**Exercise inputs**.
= = =

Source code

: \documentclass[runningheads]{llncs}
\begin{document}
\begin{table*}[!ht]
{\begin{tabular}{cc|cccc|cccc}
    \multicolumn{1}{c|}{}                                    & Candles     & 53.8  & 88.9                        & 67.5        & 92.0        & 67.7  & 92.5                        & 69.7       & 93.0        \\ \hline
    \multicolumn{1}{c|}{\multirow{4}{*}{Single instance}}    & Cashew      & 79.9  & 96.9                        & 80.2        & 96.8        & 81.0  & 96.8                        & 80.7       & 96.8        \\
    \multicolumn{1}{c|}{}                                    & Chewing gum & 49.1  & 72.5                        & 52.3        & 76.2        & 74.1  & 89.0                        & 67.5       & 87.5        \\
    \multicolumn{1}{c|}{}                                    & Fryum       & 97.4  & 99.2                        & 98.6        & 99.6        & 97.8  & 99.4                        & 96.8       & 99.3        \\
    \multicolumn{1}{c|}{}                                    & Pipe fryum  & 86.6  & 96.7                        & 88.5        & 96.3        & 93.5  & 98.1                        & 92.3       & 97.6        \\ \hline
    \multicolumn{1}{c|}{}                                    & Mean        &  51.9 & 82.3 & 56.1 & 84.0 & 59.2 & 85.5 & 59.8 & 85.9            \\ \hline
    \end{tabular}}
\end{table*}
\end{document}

= = =

**The task**. Your answer must be the records themselves, output again exactly.

**Your solution**.
Source code

: \documentclass[runningheads]{llncs}
\begin{document}
\begin{table*}[!ht]
{\begin{tabular}{cc|cccc|cccc}
    \multicolumn{1}{c|}{}                                    & Candles     & 53.8  & 88.9                        & 67.5        & 92.0        & 67.7  & 92.5                        & 69.7       & 93.0        \\ \hline
    \multicolumn{1}{c|}{\multirow{4}{*}{Single instance}}    & Cashew      & 79.9  & 96.9                        & 80.2        & 96.8        & 81.0  & 96.8                        & 80.7       & 96.8        \\
    \multicolumn{1}{c|}{}                                    & Chewing gum & 49.1  & 72.5                        & 52.3        & 76.2        & 74.1  & 89.0                        & 67.5       & 87.5        \\
    \multicolumn{1}{c|}{}                                    & Fryum       & 97.4  & 99.2                        & 98.6        & 99.6        & 97.8  & 99.4                        & 96.8       & 99.3        \\
    \multicolumn{1}{c|}{}                                    & Pipe fryum  & 86.6  & 96.7                        & 88.5        & 96.3        & 93.5  & 98.1                        & 92.3       & 97.6        \\ \hline
    \multicolumn{1}{c|}{}                                    & Mean        &  51.9 & 82.3 & 56.1 & 84.0 & 59.2 & 85.5 & 59.8 & 85.9            \\ \hline
    \end{tabular}}
\end{table*}
\end{document}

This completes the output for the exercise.